Since its initial release in 2000, the human reference genome has covered only the euchromatic fraction of the genome, leaving important heterochromatic regions unfinished. Addressing the remaining 8% of the genome, the Telomere-to-Telomere (T2T) Consortium presents a complete 3.055 billion–base pair sequence of a human genome, T2T-CHM13, that includes gapless assemblies for all chromosomes except Y, corrects errors in the prior references, and introduces nearly 200 million base pairs of sequence containing 1956 gene predictions, 99 of which are predicted to be protein coding. The completed regions include all centromeric satellite arrays, recent segmental duplications, and the short arms of all five acrocentric chromosomes, unlocking these complex regions of the genome to variational and functional studies.
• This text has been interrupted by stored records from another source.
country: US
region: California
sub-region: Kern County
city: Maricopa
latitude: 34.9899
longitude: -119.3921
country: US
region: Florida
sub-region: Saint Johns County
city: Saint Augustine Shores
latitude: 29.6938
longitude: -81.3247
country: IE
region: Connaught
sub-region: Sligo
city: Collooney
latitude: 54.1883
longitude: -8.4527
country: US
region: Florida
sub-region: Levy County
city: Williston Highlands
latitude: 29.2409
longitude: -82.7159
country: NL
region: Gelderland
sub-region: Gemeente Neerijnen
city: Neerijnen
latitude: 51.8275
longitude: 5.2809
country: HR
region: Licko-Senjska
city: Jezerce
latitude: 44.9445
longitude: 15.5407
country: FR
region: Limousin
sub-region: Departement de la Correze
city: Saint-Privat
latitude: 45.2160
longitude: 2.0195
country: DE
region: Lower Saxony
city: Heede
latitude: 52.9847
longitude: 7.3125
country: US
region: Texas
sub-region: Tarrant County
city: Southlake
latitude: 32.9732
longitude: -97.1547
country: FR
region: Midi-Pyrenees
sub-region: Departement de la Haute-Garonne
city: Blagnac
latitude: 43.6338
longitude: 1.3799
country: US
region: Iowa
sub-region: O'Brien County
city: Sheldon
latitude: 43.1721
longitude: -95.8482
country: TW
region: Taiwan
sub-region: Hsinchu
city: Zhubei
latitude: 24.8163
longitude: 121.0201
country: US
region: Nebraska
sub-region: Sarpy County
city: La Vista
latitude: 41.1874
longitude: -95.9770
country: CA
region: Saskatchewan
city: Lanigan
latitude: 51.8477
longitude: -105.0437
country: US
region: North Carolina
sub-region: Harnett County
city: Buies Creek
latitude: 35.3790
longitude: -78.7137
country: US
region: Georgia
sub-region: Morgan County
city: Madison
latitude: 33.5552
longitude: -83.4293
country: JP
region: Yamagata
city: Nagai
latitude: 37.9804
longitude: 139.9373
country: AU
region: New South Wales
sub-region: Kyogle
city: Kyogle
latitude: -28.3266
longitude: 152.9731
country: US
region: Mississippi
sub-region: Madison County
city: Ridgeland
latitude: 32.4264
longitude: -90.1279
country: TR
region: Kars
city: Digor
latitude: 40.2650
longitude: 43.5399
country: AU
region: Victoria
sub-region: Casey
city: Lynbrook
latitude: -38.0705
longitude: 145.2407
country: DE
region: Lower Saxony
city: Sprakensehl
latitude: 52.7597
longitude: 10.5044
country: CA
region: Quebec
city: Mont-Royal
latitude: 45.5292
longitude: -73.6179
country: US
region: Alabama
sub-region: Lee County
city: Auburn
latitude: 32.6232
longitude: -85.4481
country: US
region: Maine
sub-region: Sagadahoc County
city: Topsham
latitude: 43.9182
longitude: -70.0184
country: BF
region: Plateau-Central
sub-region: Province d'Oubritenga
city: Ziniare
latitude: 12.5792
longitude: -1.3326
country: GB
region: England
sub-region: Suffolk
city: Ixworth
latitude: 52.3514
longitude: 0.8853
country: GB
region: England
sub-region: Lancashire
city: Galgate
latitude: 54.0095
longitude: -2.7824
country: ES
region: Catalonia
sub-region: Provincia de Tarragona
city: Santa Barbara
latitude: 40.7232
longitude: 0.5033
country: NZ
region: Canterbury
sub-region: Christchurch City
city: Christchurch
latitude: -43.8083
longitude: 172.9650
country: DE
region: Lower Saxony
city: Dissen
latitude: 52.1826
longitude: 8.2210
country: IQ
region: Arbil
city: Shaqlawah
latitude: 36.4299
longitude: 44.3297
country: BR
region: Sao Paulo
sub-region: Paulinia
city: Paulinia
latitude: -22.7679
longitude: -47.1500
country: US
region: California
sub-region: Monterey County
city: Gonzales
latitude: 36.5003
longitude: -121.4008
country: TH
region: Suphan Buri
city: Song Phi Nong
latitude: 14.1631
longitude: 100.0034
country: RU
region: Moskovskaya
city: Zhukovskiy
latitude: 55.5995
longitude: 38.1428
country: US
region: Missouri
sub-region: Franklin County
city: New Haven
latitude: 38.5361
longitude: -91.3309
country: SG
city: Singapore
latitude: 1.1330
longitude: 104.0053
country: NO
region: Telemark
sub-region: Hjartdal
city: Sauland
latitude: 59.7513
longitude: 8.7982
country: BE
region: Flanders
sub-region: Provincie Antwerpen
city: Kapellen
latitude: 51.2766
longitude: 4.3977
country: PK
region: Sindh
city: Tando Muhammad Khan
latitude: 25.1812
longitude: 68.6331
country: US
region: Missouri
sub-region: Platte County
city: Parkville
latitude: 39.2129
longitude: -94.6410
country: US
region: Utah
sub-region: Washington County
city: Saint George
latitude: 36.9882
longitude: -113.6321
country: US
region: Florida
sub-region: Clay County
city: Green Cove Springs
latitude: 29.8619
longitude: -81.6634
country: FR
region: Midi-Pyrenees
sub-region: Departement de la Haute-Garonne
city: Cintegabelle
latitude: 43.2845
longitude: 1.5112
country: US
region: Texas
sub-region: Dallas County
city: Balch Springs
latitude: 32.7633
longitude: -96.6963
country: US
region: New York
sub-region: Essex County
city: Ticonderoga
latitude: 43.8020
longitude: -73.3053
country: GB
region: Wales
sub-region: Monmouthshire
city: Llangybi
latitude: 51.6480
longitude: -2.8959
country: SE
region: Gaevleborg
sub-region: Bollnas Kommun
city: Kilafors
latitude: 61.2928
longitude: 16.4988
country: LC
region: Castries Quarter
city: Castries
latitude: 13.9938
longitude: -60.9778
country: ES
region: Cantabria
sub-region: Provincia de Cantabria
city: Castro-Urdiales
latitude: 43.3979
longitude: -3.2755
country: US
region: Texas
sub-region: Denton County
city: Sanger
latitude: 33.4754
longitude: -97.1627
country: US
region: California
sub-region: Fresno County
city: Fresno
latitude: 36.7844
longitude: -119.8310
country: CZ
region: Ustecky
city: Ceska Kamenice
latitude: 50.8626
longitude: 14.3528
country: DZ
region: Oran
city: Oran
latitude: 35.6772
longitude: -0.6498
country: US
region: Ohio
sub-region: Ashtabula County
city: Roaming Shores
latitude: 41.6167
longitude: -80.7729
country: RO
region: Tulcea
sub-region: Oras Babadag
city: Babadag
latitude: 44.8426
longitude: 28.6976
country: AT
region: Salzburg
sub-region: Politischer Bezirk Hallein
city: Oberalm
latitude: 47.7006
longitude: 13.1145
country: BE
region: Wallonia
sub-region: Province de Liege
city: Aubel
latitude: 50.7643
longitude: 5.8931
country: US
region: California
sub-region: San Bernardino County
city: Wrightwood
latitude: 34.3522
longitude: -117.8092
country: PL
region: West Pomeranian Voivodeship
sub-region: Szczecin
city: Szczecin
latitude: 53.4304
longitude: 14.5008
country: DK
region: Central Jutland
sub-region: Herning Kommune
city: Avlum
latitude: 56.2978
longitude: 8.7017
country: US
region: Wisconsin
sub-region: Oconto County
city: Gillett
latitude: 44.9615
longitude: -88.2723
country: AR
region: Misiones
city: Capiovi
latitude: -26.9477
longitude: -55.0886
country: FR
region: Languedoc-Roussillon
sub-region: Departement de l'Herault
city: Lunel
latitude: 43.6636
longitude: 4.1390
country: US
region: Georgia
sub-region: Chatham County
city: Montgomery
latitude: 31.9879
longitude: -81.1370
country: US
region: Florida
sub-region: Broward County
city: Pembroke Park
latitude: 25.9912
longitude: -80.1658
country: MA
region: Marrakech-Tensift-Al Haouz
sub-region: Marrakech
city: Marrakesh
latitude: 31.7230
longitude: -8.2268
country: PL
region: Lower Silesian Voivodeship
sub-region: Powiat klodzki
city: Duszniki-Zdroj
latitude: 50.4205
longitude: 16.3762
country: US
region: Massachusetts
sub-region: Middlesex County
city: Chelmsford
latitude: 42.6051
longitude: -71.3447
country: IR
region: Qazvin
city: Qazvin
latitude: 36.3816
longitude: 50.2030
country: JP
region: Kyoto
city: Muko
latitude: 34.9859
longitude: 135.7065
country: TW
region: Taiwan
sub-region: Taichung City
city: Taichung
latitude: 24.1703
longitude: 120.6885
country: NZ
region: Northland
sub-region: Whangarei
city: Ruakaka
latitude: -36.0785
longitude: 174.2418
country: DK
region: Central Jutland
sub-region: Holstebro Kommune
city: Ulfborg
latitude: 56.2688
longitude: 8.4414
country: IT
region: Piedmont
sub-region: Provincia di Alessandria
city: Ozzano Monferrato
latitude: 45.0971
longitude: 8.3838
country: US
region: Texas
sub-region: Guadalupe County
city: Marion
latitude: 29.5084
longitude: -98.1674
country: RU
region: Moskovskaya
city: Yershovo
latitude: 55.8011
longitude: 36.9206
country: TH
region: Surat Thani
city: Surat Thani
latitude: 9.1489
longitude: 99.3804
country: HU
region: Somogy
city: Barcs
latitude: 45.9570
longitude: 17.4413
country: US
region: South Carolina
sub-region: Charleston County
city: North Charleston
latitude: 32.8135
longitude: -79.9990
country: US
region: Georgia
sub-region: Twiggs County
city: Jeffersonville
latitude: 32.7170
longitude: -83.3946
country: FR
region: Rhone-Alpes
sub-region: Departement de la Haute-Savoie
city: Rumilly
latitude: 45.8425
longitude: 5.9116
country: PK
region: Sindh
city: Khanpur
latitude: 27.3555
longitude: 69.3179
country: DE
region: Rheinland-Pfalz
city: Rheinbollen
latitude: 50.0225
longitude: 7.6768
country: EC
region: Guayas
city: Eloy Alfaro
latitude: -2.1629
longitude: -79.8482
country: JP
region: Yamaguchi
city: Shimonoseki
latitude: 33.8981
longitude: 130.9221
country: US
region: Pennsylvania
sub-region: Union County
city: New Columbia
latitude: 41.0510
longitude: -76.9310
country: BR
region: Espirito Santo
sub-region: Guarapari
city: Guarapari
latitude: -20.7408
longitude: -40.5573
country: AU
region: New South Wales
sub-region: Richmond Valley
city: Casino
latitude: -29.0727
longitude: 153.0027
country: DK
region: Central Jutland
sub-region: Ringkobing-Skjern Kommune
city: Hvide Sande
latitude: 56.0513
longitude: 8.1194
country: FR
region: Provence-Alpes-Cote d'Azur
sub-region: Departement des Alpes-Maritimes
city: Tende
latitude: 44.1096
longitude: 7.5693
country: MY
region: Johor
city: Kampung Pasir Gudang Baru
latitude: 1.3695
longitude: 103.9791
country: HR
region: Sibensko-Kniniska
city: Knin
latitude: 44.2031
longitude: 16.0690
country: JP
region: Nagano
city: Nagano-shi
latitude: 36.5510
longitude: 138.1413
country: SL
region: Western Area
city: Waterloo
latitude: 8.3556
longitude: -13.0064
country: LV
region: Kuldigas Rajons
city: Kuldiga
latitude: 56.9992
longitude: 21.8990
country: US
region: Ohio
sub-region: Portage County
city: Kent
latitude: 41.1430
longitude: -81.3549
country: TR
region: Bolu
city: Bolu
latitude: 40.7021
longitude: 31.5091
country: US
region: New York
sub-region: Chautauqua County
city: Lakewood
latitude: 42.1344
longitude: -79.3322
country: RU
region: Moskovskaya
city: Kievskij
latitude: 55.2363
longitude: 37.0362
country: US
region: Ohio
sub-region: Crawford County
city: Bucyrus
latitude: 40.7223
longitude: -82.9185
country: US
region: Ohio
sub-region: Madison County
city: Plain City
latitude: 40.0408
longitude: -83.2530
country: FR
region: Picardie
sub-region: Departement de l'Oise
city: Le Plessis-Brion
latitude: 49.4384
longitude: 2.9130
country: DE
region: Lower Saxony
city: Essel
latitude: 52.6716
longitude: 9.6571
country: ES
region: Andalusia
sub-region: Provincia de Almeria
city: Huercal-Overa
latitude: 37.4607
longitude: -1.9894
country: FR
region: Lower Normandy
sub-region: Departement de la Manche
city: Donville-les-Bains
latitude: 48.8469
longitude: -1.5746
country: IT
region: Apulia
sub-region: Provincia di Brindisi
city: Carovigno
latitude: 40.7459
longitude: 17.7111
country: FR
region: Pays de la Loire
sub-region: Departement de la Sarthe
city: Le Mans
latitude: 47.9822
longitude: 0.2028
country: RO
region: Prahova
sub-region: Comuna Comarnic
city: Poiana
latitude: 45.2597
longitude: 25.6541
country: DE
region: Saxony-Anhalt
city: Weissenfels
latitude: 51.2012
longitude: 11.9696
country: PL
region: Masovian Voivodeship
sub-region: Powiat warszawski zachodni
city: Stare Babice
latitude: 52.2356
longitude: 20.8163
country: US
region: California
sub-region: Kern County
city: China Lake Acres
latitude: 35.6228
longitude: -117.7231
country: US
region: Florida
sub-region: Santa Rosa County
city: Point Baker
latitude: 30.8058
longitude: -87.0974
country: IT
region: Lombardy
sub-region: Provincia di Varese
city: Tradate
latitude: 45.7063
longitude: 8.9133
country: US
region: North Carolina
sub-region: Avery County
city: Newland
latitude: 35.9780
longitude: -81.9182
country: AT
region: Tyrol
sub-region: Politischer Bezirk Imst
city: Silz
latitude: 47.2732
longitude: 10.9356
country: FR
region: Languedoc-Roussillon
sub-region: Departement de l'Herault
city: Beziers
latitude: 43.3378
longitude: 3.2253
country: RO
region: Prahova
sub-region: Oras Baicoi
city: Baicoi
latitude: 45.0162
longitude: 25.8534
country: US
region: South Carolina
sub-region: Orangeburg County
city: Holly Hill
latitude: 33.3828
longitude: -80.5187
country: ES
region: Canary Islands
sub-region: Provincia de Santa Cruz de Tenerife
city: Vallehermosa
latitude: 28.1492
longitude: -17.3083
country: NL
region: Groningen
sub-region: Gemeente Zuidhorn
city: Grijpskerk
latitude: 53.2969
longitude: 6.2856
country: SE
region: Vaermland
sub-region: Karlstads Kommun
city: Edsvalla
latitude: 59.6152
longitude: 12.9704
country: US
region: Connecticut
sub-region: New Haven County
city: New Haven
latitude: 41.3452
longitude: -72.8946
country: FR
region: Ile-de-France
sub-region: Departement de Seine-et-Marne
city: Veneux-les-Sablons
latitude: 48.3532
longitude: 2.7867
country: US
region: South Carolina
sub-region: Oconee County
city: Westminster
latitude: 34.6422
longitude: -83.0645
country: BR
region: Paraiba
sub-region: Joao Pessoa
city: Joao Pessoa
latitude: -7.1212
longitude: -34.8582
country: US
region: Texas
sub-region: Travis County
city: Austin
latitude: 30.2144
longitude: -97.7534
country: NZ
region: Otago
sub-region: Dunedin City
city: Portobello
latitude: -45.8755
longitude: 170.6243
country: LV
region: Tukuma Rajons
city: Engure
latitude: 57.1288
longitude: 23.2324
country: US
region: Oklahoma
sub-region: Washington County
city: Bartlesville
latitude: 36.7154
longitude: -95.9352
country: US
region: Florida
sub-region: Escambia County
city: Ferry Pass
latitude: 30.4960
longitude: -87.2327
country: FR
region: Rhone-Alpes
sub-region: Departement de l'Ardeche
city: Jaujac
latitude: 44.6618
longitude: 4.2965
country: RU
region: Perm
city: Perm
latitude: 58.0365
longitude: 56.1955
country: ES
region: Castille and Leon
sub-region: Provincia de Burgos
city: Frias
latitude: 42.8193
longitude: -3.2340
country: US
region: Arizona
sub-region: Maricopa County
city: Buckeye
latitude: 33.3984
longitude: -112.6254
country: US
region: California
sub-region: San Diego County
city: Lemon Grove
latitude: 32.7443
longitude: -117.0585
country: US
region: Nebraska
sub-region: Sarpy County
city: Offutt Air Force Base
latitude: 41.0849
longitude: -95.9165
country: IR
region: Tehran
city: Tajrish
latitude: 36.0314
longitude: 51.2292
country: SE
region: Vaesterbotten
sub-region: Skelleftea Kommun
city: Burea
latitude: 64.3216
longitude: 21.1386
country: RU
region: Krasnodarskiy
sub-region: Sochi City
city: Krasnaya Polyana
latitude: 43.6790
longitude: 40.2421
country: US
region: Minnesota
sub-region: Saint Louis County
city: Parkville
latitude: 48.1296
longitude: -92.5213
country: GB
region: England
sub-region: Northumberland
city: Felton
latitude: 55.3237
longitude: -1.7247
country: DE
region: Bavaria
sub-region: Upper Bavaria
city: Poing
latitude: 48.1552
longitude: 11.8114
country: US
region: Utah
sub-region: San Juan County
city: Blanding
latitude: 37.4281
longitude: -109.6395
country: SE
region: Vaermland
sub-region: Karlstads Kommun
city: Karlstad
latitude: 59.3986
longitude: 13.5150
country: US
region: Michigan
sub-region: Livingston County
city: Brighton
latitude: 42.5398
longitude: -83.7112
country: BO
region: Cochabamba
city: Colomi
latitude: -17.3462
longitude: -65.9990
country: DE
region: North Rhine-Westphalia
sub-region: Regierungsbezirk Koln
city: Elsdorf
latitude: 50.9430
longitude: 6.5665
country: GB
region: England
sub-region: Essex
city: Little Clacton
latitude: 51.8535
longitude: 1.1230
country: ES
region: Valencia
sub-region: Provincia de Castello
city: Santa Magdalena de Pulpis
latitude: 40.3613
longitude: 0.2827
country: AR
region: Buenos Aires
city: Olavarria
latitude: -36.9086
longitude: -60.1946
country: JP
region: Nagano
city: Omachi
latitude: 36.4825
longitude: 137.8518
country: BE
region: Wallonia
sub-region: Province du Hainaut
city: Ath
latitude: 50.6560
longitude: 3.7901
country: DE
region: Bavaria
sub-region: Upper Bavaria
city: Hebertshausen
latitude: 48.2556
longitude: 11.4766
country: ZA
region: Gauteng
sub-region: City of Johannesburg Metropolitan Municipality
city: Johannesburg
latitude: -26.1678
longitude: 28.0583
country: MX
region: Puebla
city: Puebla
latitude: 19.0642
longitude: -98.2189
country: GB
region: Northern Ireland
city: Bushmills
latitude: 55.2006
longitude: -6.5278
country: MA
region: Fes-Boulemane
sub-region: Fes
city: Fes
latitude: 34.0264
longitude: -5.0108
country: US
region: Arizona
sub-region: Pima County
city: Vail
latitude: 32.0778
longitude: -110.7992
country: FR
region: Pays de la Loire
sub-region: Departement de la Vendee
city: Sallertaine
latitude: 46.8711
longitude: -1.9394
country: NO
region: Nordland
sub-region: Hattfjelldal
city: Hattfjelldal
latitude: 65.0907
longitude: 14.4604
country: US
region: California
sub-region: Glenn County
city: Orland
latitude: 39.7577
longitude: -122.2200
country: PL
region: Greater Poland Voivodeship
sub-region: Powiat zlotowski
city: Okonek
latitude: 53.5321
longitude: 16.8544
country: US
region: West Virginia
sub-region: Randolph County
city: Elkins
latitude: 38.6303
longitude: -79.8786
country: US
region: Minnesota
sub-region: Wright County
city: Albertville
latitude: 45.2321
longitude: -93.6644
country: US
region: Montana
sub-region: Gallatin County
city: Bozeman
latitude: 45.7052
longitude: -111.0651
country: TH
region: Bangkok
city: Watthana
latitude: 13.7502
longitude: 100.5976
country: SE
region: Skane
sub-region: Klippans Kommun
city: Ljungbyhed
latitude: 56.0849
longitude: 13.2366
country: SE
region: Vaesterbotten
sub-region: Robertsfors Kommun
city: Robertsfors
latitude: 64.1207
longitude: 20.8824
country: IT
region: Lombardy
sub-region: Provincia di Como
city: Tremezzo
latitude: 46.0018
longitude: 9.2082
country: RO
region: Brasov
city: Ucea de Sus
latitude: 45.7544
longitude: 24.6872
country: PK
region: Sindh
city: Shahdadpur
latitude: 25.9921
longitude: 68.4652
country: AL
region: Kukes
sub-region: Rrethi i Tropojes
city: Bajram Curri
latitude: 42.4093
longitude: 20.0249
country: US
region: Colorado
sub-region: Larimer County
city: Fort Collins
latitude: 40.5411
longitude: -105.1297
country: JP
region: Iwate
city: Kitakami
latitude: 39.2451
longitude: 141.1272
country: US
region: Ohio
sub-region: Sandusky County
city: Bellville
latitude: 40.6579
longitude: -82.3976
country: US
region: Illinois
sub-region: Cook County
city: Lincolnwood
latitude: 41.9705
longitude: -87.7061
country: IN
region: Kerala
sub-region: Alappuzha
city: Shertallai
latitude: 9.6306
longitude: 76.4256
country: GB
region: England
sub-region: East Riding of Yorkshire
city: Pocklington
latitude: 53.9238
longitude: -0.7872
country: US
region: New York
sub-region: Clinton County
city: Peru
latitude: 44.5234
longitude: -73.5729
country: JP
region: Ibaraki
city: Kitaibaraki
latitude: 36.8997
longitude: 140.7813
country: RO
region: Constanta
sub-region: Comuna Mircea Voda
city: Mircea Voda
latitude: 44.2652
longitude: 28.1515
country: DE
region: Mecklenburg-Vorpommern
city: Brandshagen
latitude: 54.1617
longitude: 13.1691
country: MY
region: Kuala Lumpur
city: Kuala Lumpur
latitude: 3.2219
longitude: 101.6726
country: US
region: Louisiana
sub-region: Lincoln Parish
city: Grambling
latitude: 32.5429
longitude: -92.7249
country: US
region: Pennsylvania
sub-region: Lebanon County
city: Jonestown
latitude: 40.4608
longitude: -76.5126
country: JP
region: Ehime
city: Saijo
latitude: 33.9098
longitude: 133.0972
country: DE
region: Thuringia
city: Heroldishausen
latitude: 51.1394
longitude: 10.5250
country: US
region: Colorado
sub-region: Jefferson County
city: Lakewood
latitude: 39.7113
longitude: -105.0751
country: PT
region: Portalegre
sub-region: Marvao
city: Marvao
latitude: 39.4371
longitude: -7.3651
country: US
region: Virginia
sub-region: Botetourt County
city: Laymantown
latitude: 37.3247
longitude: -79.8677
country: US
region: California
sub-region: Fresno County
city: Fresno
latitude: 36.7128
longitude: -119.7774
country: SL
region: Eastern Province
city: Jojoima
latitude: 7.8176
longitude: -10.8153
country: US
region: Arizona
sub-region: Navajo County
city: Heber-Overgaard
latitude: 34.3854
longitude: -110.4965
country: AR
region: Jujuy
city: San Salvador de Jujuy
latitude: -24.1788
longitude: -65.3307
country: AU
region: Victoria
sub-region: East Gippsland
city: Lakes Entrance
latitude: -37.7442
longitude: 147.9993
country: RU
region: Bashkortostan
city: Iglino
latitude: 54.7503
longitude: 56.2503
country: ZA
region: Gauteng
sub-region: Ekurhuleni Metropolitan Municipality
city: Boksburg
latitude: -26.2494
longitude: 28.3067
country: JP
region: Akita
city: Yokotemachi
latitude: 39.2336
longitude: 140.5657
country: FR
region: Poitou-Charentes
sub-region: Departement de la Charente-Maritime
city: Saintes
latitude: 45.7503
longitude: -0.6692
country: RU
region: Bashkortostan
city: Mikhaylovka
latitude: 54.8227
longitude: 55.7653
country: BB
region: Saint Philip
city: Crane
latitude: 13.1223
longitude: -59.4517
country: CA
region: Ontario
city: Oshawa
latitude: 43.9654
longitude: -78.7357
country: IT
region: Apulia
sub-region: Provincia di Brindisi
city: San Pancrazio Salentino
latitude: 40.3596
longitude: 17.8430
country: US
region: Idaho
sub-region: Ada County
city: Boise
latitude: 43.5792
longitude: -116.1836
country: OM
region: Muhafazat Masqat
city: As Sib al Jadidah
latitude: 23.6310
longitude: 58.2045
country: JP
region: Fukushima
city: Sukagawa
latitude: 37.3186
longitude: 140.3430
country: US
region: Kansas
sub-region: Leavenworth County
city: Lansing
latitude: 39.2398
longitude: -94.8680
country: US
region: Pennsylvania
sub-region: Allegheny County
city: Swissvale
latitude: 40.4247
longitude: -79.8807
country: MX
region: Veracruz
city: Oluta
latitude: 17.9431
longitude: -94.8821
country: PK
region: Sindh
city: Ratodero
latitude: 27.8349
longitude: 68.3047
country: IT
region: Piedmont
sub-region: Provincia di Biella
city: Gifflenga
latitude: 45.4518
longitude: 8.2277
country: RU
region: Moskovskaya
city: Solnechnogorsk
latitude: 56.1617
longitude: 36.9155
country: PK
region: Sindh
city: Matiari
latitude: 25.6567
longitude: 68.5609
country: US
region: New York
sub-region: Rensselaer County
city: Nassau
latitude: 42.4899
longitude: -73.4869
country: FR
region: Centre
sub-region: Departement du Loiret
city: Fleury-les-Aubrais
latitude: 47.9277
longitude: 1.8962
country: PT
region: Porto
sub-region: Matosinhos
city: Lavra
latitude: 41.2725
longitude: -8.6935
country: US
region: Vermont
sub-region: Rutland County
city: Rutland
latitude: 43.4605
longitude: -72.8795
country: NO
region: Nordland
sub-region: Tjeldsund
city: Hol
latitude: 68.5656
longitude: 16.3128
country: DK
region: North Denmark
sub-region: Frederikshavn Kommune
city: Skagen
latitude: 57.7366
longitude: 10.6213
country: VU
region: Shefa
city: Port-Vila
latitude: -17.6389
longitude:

Summary of the complete T2T-CHM13 human genome assembly
(A) Ideogram of T2T-CHM13v1.1 assembly features. For each chromosome (chr), the following information is provided from bottom to top: gaps and issues in GRCh38 fixed by CHM13 overlaid with the density of genes exclusive to CHM13 in red; segmental duplications (SDs)and centromeric satellites (CenSat); and CHM13 ancestry predictions (EUR, European; SAS, South Asian; EAS, East Asian; AMR, ad-mixed American). Bottom scale is measured in Mbp. (B and C) Additional (nonsyntenic) bases in the CHM13 assembly relative to GRCh38 per chromosome, with the acrocentrics highlighted in black (B) and by sequence type (C). (Note that the CenSat and SD annotations overlap.) RepMask, RepeatMasker. (D) Total nongap bases in UCSC reference genome releases dating back to September 2000 (hg4) and ending with T2T-CHM13 in 2021. Mt/Y/Ns, mitochondria, chrY, and gaps.
Data availability – The consortium researchers have produced a rich collection of annotations and omics datasets for CHM13—including RNA sequencing (RNA-seq), Iso-seq, precision run-on sequencing (PRO-seq), cleavage under targets and release using nuclease (CUT&RUN), and ONT methylation experiments—and have made these datasets available via a centralized University of California, Santa Cruz (UCSC), Assembly Hub genome browser.